Extracted page text data:
============================================================

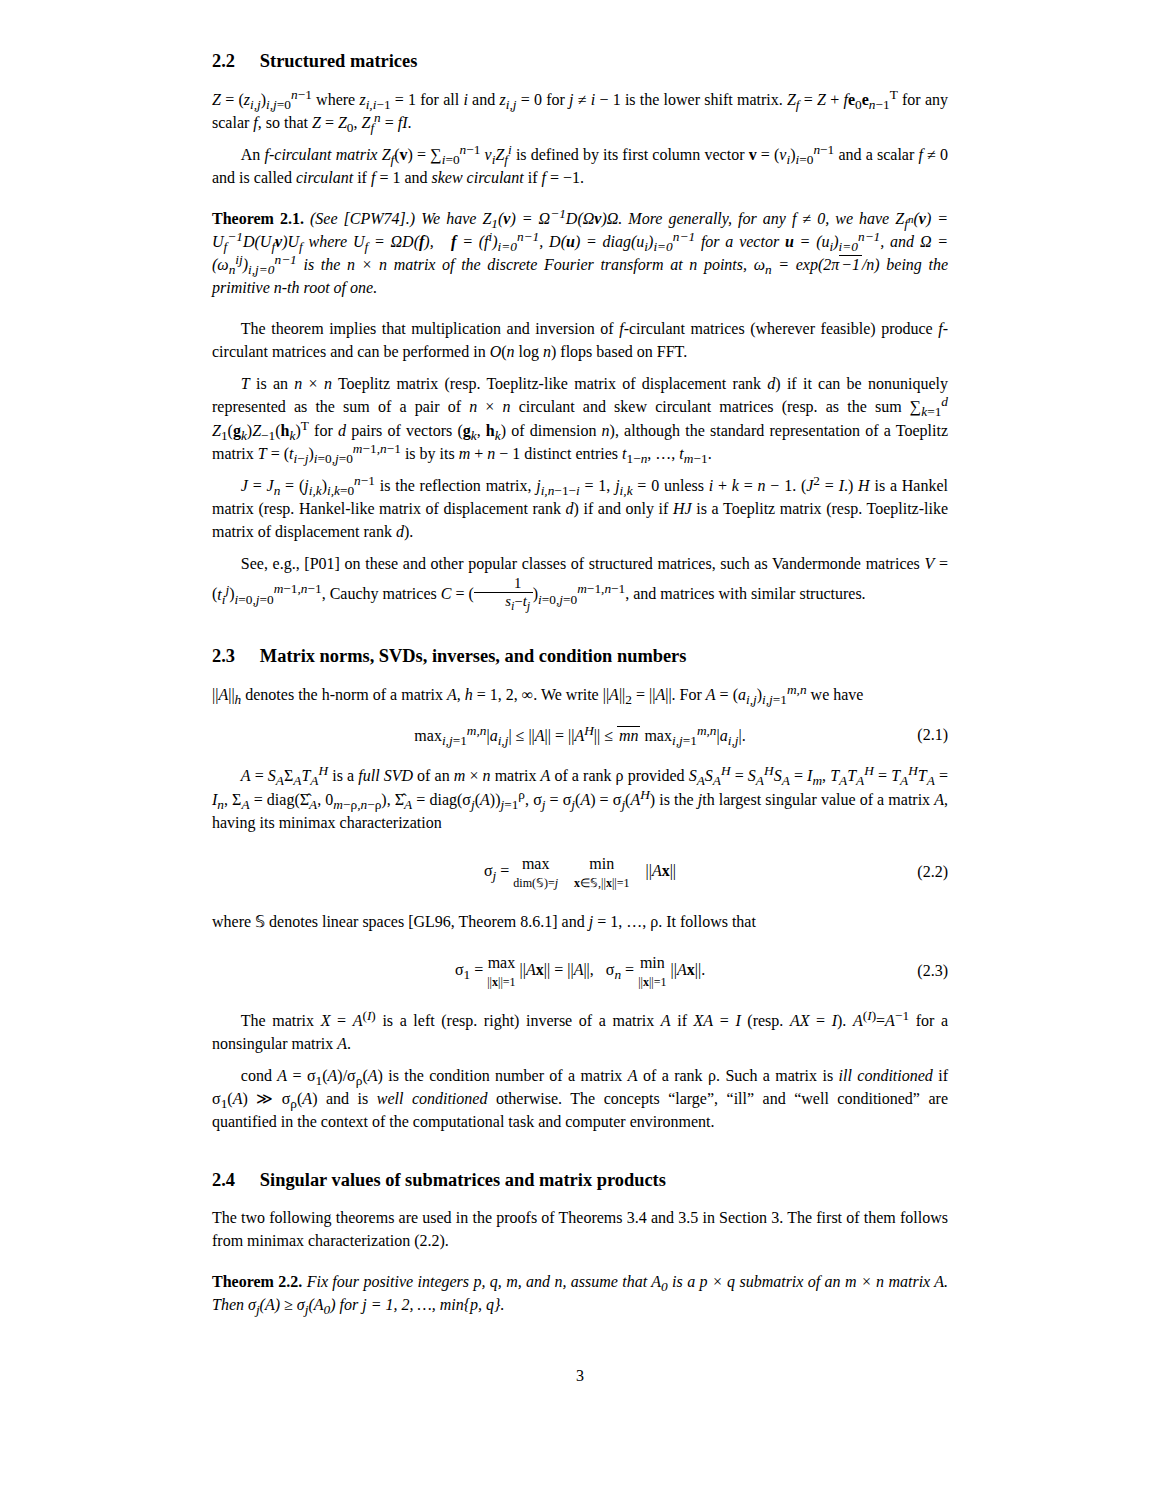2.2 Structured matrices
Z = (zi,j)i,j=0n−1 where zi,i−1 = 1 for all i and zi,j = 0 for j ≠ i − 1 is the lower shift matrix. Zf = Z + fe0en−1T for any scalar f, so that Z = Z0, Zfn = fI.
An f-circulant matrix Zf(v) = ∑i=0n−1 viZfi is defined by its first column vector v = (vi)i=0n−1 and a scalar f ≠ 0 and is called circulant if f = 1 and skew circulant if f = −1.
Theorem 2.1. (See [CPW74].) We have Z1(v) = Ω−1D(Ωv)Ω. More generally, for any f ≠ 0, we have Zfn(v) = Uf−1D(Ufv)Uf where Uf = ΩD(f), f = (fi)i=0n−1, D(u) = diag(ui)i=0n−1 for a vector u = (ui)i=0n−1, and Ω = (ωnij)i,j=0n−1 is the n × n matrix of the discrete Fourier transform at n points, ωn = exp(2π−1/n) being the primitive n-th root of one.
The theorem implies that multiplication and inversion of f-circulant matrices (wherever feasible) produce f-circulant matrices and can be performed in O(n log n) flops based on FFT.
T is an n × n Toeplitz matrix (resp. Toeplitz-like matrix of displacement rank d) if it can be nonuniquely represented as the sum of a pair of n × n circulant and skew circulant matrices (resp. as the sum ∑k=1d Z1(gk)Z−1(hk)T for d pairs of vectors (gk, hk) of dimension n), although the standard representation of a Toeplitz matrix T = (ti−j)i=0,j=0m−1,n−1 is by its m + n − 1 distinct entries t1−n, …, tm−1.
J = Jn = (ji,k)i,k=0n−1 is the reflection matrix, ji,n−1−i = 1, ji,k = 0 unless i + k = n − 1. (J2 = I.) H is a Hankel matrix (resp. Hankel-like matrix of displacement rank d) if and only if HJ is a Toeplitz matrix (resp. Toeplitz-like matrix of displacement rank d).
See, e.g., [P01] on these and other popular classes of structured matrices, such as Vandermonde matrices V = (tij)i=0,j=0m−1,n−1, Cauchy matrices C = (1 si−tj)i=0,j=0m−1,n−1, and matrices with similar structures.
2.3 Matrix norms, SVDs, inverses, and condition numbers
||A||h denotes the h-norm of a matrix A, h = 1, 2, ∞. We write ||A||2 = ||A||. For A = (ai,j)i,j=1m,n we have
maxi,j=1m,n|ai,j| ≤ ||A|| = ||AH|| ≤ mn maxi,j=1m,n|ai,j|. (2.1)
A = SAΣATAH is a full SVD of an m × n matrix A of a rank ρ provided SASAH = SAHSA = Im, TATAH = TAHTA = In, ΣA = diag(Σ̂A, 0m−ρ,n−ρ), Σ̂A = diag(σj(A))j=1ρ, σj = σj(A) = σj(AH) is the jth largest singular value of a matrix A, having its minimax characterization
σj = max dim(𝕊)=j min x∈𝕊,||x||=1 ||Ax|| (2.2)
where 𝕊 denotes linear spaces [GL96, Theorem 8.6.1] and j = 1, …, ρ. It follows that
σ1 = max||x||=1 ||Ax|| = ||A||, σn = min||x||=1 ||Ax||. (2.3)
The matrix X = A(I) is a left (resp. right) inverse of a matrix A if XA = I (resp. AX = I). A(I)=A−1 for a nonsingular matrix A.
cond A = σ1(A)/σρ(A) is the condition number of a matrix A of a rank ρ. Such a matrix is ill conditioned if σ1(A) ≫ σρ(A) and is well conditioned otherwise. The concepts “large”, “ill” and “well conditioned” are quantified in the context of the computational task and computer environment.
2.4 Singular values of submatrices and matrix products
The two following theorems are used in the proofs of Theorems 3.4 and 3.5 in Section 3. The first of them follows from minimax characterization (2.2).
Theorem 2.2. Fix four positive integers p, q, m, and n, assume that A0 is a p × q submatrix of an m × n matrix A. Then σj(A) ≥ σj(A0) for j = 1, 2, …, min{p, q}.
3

============================================================

EXERCISE DETAILS – Find the string "have" in the data. Report each line it appears in.

TASK RESPONSE –
Theorem 2.1. (See [CPW74].) We have Z1(v) = Ω−1D(Ωv)Ω. More generally, for any f ≠ 0, we have Zfn(v) = Uf−1D(Ufv)Uf where Uf = ΩD(f), f = (fi)i=0n−1, D(u) = diag(ui)i=0n−1 for a vector u = (ui)i=0n−1, and Ω = (ωnij)i,j=0n−1 is the n × n matrix of the discrete Fourier transform at n points, ωn = exp(2π−1/n) being the primitive n-th root of one.
||A||h denotes the h-norm of a matrix A, h = 1, 2, ∞. We write ||A||2 = ||A||. For A = (ai,j)i,j=1m,n we have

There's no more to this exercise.